• [AUFGABE A]: Schreibe aus der Rede zur Hessischen Gemeindeordnung die Stelle ab, die mit „Sehr geehrte Damen“ beginnt und mit „doch alle gespannt.“ endet.
• [AUFGABE B]: Setze die Rede zur Änderung der Hessischen Gemeindeordnung nach ihrem letzten Satz fort.

• [TEXTAUSZUG]:
*-*-*
Die hessische Linksfraktion bestand von April 2008 bis Januar 2024

Rede

Rede zum Gesetz zur Änderung der Hessischen Gemeindeordnung (HGO)

Marjana Schott
Marjana Schott

Rede Marjana Schott zum Gesetzentwurf der Fraktion DIE LINKE für ein Gesetz zur Änderung der Hessischen Gemeindeordnung (HGO) – Drucks. 19/2412 Zweite Lesung


– Es gilt das gesprochene Wort –


Sehr geehrte Damen und Herren,

Ich möchte in Erinnerung rufen, dass die Grünen 2003 einen gleichlautenden Gesetzentwurf in den hessischen Landtag eingebracht haben. Dieser wurde damals vom Parlament mehrheitlich abgelehnt. Jetzt sind es die Grünen selbst, die ihren eigenen Gesetzentwurf ablehnen.

Ich freue mich auf die grüne Stellungnahme hier im Parlament, mit der Sie begründen wollen, dass Sie Ihre Meinung geändert haben. Mein Kollege Hermann Schaus, beschrieb die Diskussion im Innenausschuss als grünen Eiertanz. Ich habe mal nachgesehen: die Redewendung „einen Eiertanz vollführen“ definiert der Duden umgangssprachlich als „sehr vorsichtiges, gewundenes Verhalten, Taktieren in einer heiklen Situation“, ursprünglich wurde damit ein „kunstvoller Tanz zwischen ausgelegten Eiern“ bezeichnet. Da sind wir doch alle gespannt.

In den Kommunalparlamenten gibt es immer noch nicht viele Menschen mit Behinderungen. Warum wohl? Weil es immer noch Rathäuser gibt, die nicht barrierefrei sind, also bei Behinderungen nicht ohne fremde Hilfe betreten werden können.
*-*-*
• [QUELLENMATERIAL]:
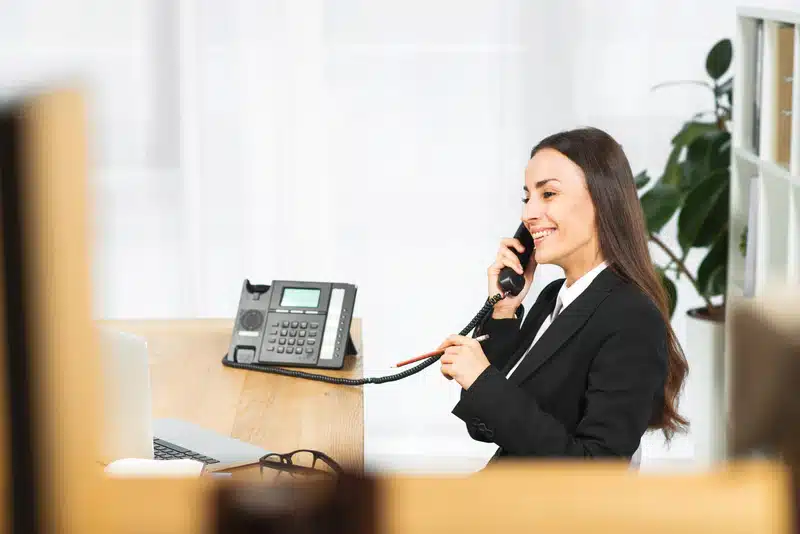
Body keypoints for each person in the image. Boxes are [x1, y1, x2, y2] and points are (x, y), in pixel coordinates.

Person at [438, 126, 689, 463]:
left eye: (549, 194)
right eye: (527, 197)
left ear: (603, 200)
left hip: (541, 513)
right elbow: (484, 428)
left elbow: (595, 470)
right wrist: (503, 312)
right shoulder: (554, 298)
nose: (528, 214)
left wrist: (482, 381)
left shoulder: (632, 318)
*-*-*
• [LÖSUNG A]:
Sehr geehrte Damen und Herren,

Ich möchte in Erinnerung rufen, dass die Grünen 2003 einen gleichlautenden Gesetzentwurf in den hessischen Landtag eingebracht haben. Dieser wurde damals vom Parlament mehrheitlich abgelehnt. Jetzt sind es die Grünen selbst, die ihren eigenen Gesetzentwurf ablehnen.

Ich freue mich auf die grüne Stellungnahme hier im Parlament, mit der Sie begründen wollen, dass Sie Ihre Meinung geändert haben. Mein Kollege Hermann Schaus, beschrieb die Diskussion im Innenausschuss als grünen Eiertanz. Ich habe mal nachgesehen: die Redewendung „einen Eiertanz vollführen“ definiert der Duden umgangssprachlich als „sehr vorsichtiges, gewundenes Verhalten, Taktieren in einer heiklen Situation“, ursprünglich wurde damit ein „kunstvoller Tanz zwischen ausgelegten Eiern“ bezeichnet. Da sind wir doch alle gespannt.

• [LÖSUNG B]:
Wenn Menschen mit Behinderungen um jeden Nachteilsausgleich kämpfen bzw. eher betteln müssen, ist dies eine unwürdige Angelegenheit. Ja, liebe Grüne, dies ist auch heute noch so. Wenn Ihr dies nicht so wahrnehmt, dann überlegt mal selbst, wie viele Gemeindevertreter_innen mit Schwerbehinderung in den Kommunalparlamenten vertreten sind und wie viele Ihr kennt. Wir haben uns da mal umgehört. Die Diskussionen mit den Verwaltungen vor Ort beginnen bei der Anforderung, dass es auch Stühle ohne Armlehne geben soll, weil jemand, der gewöhnlich im Rollstuhl sitzt, auch den Stuhl benutzen möchte. Sie geht weiter über Türkliniken, die zu hoch sind, um sie sitzend zu öffnen, oder Türen, die sich nicht einhändig öffnen lassen. Da kann man ohne Begleitung den Raum nicht verlassen. Es gibt die Diskussion um Tische, die mit dem Rollstuhl unterfahrbar sind, um höhenverstellbare Redepulte, zusätzliche Mikrofone und vieles mehr.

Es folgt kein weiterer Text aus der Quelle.